A long parade of rugged patriots, corrupt politicos, and visionary reformers helped build Baltimore. Yet the metropolis known as “Charm City” has also been a haven for a distinguished line of artists, eccentrics, and malcontents.
Baltimore: A Political History (Johns Hopkins University Press)—written by Matthew Crenson ’63, professor emeritus of political science—provides a comprehensive look at the manifold forces that influenced and impeded city government for more than 300 years.
Crenson also possesses a keen eye—and nose—for the two-way traffic between politics and the body politic. He scrapes away charm (and myth) to expose less savory features of civic history, including the herds of pigs that roamed Baltimore’s streets to dispose of garbage before the outbreak of the Civil War, and the noxious sewage that befouled the city’s air into the 20th century.
As a professor and go-to source for political journalists, Crenson steeped himself in the city’s political history.

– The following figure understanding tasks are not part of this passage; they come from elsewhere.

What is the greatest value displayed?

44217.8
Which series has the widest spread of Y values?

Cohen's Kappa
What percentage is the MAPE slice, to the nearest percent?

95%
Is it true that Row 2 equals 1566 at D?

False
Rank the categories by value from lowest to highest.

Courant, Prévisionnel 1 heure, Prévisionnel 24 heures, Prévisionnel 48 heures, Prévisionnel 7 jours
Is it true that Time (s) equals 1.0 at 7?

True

His Neighborhood Politics (1983, Harvard University Press) was a provocative investigation into how Baltimore’s local conflicts often provide more of a spur to communal action than solidarity.

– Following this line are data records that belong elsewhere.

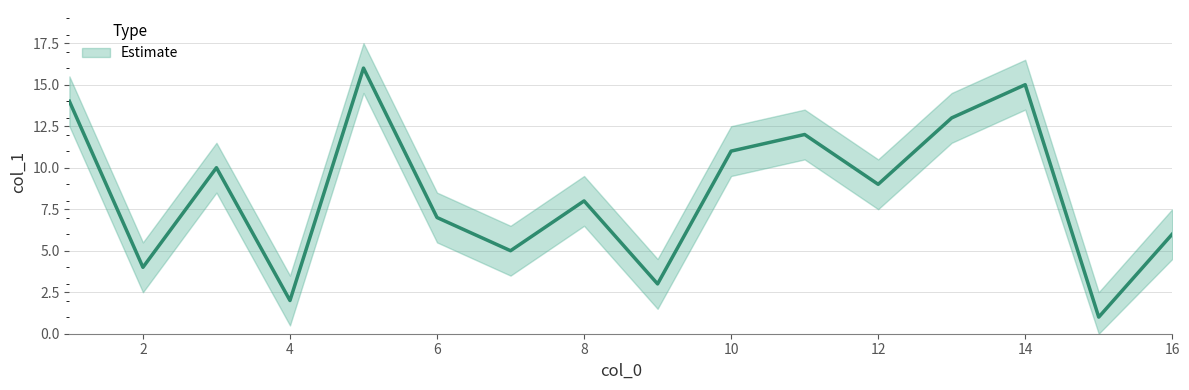

What is the difference between the maximum and second lowest values?

14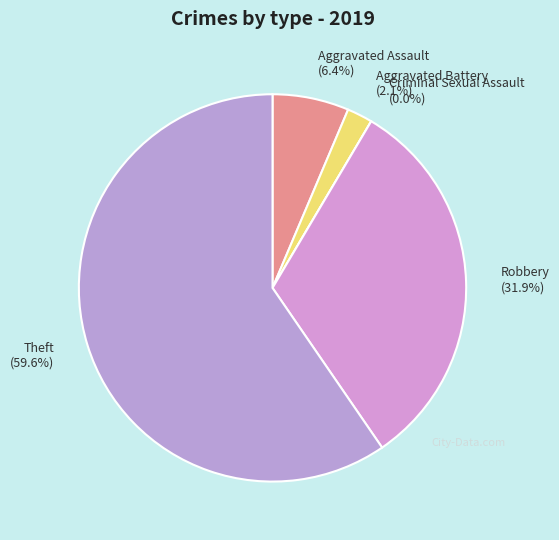

Which category has the biggest portion of the pie?

Theft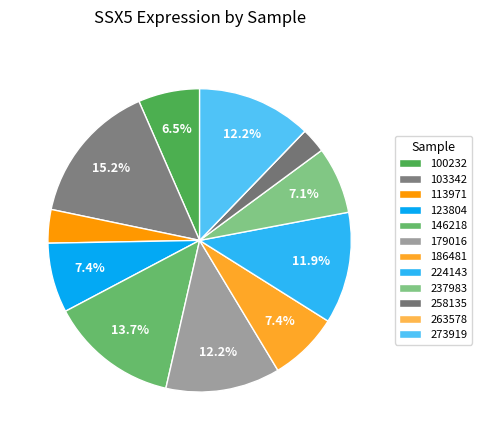

Is there a majority slice in this chart?

No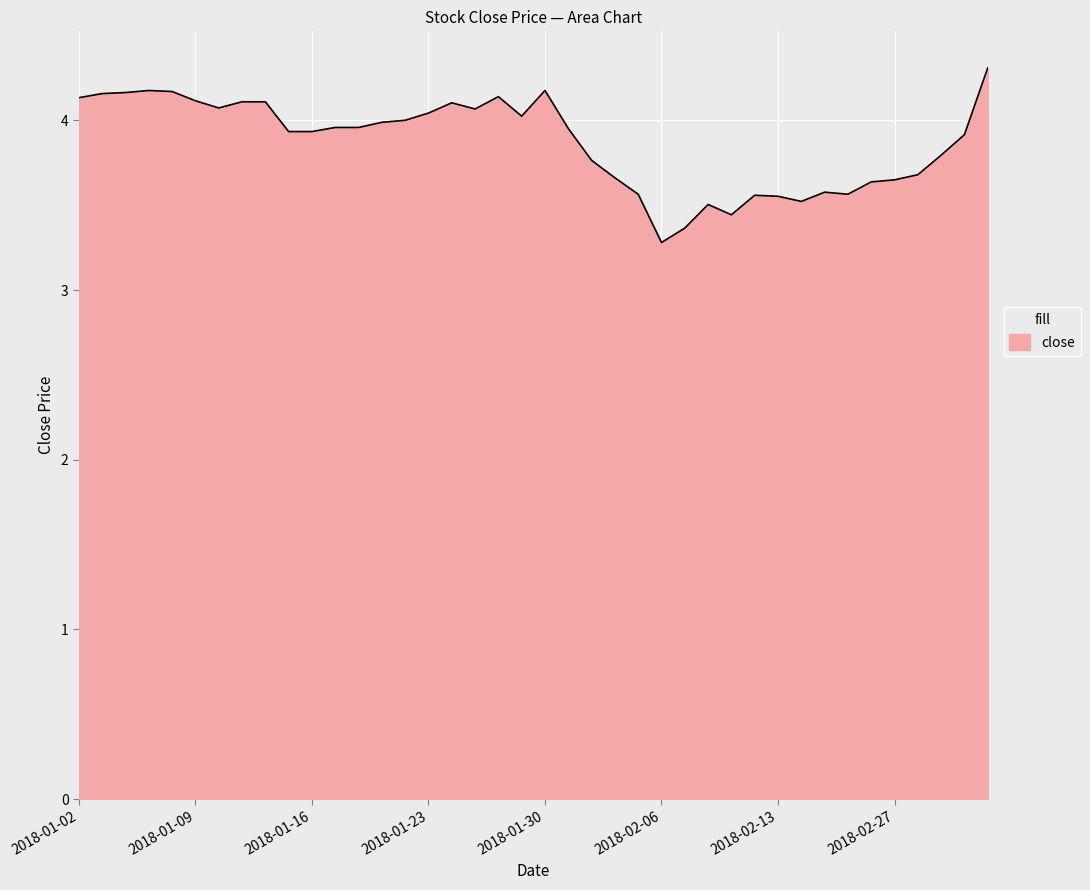

What is the maximum value shown in the chart?

4.3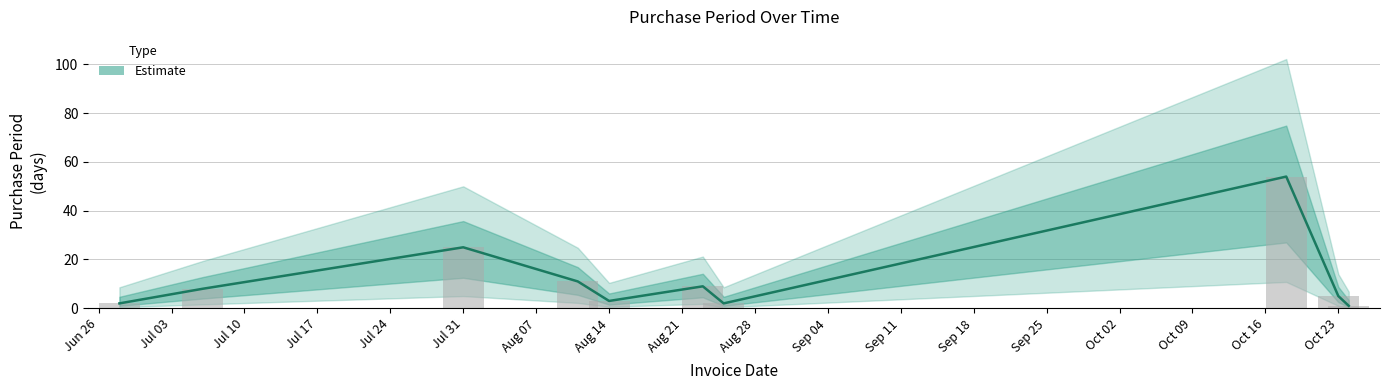

At which label is the value closest to 27?

Jul 31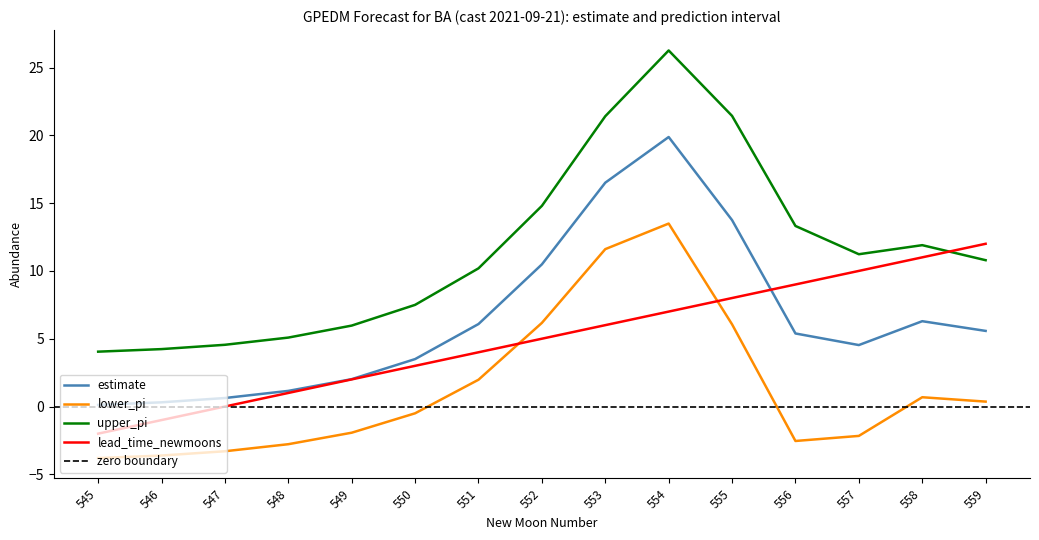

At which label does upper_pi reach its peak?

554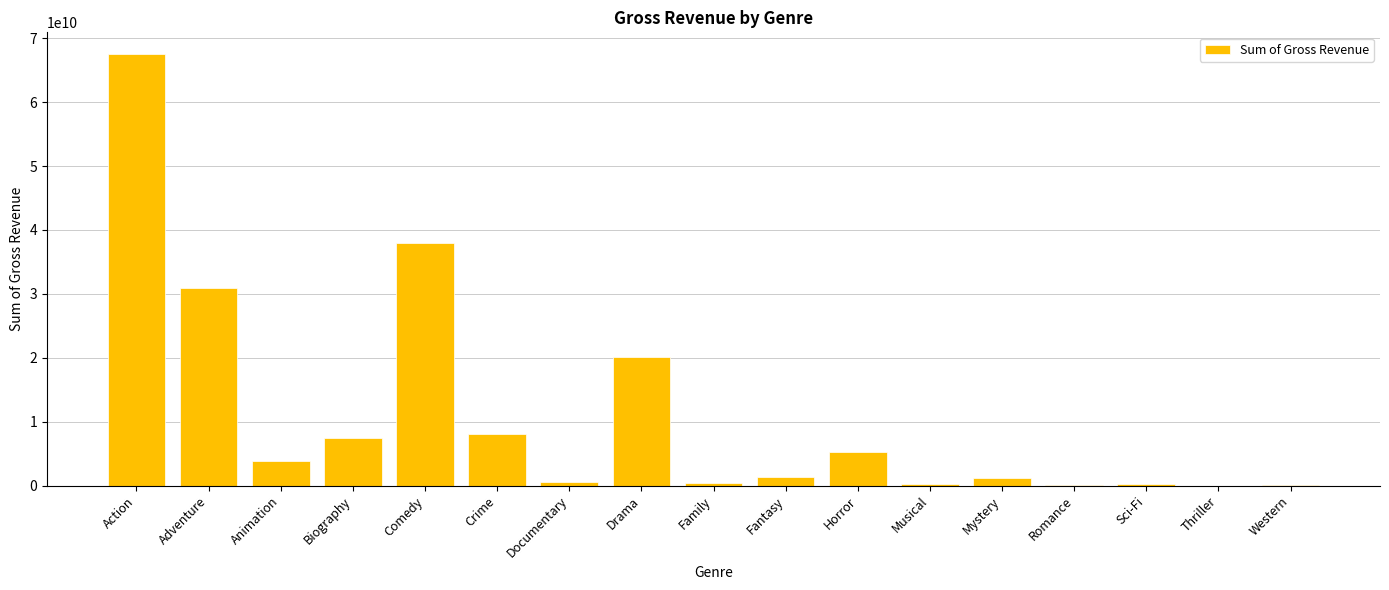

The value at Crime is 1990144166. True or false?

False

Crenson says he came to see continuities in Baltimore political life throughout history as more striking than any changes. “What I began to see is the way things stayed the same,” he says. “There are constants in Baltimore political history that just stay there, sometimes for centuries.”
One perpetual battle is the fierce tug of war between Annapolis (Maryland’s capital) and Baltimore. The General Assembly’s long history of denying Baltimore fair representation, or sufficient power to tax or police itself, often led city residents to create quasi-governmental bodies or take to the streets. This latter tactic gave rise to another name for the city that has stuck: “Mobtown.”
Baltimore leaders pursued civic improvements such as gaslight and electrified streetcars. They foresaw the rise of American railroads. Yet Baltimoreans never fully exploited these innovations, and also allowed significant health and safety issues to fester. Baltimore was the last major American city to install a sanitary sewer system.
Crenson says the “city’s political incapacity” hindered progress. “There was political division about the desirability of having swine in the streets,” he says, “and city government was not strong enough and assertive enough to resolve that. Same thing with the sewers. Building a citywide sewer system required a degree of political coherence and integration that the city was not able to achieve until after the Great Fire of 1904.”
That immense conflagration destroyed over 140 acres of the city’s center. Crenson calls it a “great unifying moment” that compelled Baltimore to confront the 20th century. But why didn’t it happen sooner? One reason was Baltimore’s lack of a political machine—such as the Tammany Hall organization built in New York City by William “Boss” Tweed—to centralize power and overcome opposition.
“We had a political machine,” says Crenson. “But it was a feeble machine. They had to make concessions to reformers.” Isaac Freeman Rasin, the key political boss of late 19th century Baltimore, even placed reformers on his candidate lists to “perfume the ticket” for voters.
Avoiding conflict was priority for municipal leaders who grappled with a Mobtown legacy of major riots triggered by politics, secession, and labor unions between 1812 and 1877.
“This weak machine found ways of dealing with points of conflict, substituting bribes and patronage,” says Crenson. “They saw what [Baltimore residents] were capable of in the way of violence, and they found ways to tiptoe around it.”
On the surface, the riots of 1968 and 2015 may appear to be a return to the city’s Mobtown roots. But Crenson says the battles that Baltimore’s black residents have waged for civil rights and long-deferred political influence weave into a much more complex narrative.
Before the Civil War, Baltimore had the highest number of free blacks of any U.S. metropolis. Jim Crow was pervasive and pernicious in Baltimore, but also less violent, in part because its political bosses often chose to suppress black votes by bribing that community’s leaders.
Crenson observes that the city’s racial politics, while fraught, has lacked the nasty edge of other American cities. He cites the 1987 election of Kurt Schmoke as Baltimore’s first black mayor as one example.
“The very fact that we elected our first black mayor without making an issue of race. That’s extraordinary. That didn’t happen anywhere else.”
Baltimore’s political triumphs and failures rest uneasily side by side over three centuries. Or is it that they are inextricably intertwined? Crenson renders his own verdict at the end of his book: “Perhaps it is possible to be Mobtown and Charm City at the same time.”